Müslüman Türkler için bayramın bir özelliği var. Oluşmuş adetler var. Töreler var. Bunların devam etmesinde yarar var. Sayın okuyucularım, bayram günleri toplum şuurunun bütünleştiği, toplum fertlerinin birbirleriyle sevişip, kaynaştığı günlerdir. Hayatın bitmek tükenmek bilmeyen sıkıntıları içinde bunalan, bitkin ve yorgun hale gelen insanları, bayramlar dinçleştirir ve çalışma azimlerini artırır.
Bugünlerde, akraba ve komşularımızla olan ilişkilerimiz kuvvetlenir, birlik ve kardeşliğimiz güçlenir. Bayram sabahı camilerimizi dolduran kalabalıkların hep birlikte ve içtenlikle yüce Allah'a yönelmeleri, ondan af ve mağfiret dilemeleri ayrı bir önem taşır.
Bugünlerde annemizin - babamızın ellerini öpüp, hayır dualarını almalıyız. İslamiyette yüce Allah'a ibadetten sonra anne ve babaya saygı ve iyilik emredilmiş, onlara karşı "öf" demek dahi yasaklanmıştır. Akraba ve komşularla tebrikleşerek, karşılıklı sevgi ve saygı duyguları aktarmalıyız. Karşılaştığımız herkese selam vermeli, tanıdığımızın ve tanımadığımızın bayramını kutlamalıyız. Tanıdıklarımızı ziyaret ederek, hatırlarını sormalı ve gönüllerini almalıyız. Hastanelerde ve evlerde yatan hastaları görmeli, şifa dileklerimizi sunmalıyız. Yetimlerin ve kimsesiz çocukların başlarını okşamalı, onlara anne ve baba gibi davranmalıyız. Çevremizdeki yoksullara ve bakıma muhtaç çocuklara yardım ellerimizi uzatmalı, onların da bayram sevinci yaşamalarını sağlamalıyız. Bizden hayır dua bekleyen ölülerimizin mezarlarına giderek ruhlarını şad etmeliyiz. Tanıdıklarımızdan dargın olanları barıştırmaya çalışmalı ve aralarını bulmalıyız.
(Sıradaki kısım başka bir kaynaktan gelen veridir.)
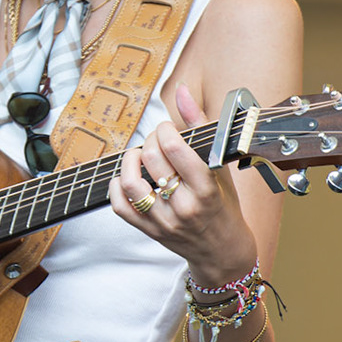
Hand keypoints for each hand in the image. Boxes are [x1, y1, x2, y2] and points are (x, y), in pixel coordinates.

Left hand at [108, 83, 256, 282]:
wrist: (222, 251)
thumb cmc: (224, 205)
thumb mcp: (220, 165)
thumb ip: (200, 125)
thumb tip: (181, 91)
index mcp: (206, 189)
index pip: (175, 149)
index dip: (166, 129)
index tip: (169, 128)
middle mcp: (183, 207)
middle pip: (151, 159)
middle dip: (151, 139)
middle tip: (157, 140)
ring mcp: (163, 221)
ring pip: (131, 182)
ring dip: (130, 160)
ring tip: (140, 156)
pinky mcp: (148, 231)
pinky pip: (120, 205)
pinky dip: (117, 185)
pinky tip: (129, 177)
Çocuklara hediyeler dağıtmalı ve onları sevindirmeliyiz.
Her zaman olduğu gibi bayram günlerinde de İslamın emrettiği şekilde çevremizdeki insanlara iyi davranmalı, incitici ve zarar verici davranışlardan sakınmalıyız.
Bütün bunlar, toplumu oluşturan, fertleri birbirleriyle kaynaştırarak milli birlik ve bütünlüğün sağlanmasında ve toplumu rahatsız eden ayrılık ve düşmanlıkların yok olmasında etkili olur.
Bayramınız kutlu olsun sayın okuyucularım.
İstanbul'da İnönü Stadı'nın yüzündeki ışıksız ve ışıklı reklam yazıları kaldırılacak
TC Kültür Bakanlığı'ndan, bu sütundaki bir yazı ile ilgili olarak gelen açıklamayı sayın okuyucularımızın bilgisine sunuyoruz.
Açıklama şöyle:
"Milliyet gazetesinin 31 Aralık 2000 tarihli sayısında, "İnönü Stadı 'cambazhaneye' dönüyor" başlıklı yazınız üzerine İstanbul III Numaralı Kültür ve Tabiat Varlıklarını Koruma Kurulu Müdürlüğü uzmanları mahallinde bir inceleme yapmışlardır. Yapılan inceleme ve değerlendirmeler sonucunda; İnönü Stadyumu'nun bulunduğu alanda doğal ve tarihi görüntünün korunması gerekli olduğundan, İnönü Stadyumu'nun dış cephesi üzerinde ve stadyumun çevresinde yer alan her türlü ışıklı ve ışıksız reklam yazılarının çevre için önemli ölçüde görüntü kirliliği sağladığının bütün ilgililere bildirilmesine ait İstanbul III Numaralı Kültür ve Tabiat Varlıklarını Koruma Kurulu'nun 31.1.2001 gün ve 12093 sayılı kararı alınmıştır.
Tarihi ve kültürel değerlerimizin korunması konusunda göstermiş olduğunuz duyarlılığa teşekkür ederiz."
Kültür Bakanlığı ile Kültür ve Tabiat Varlıklarını Koruma Kurulu'nun ilgisine teşekkür ederiz. Bakalım "emir demiri kesebilecek mi?"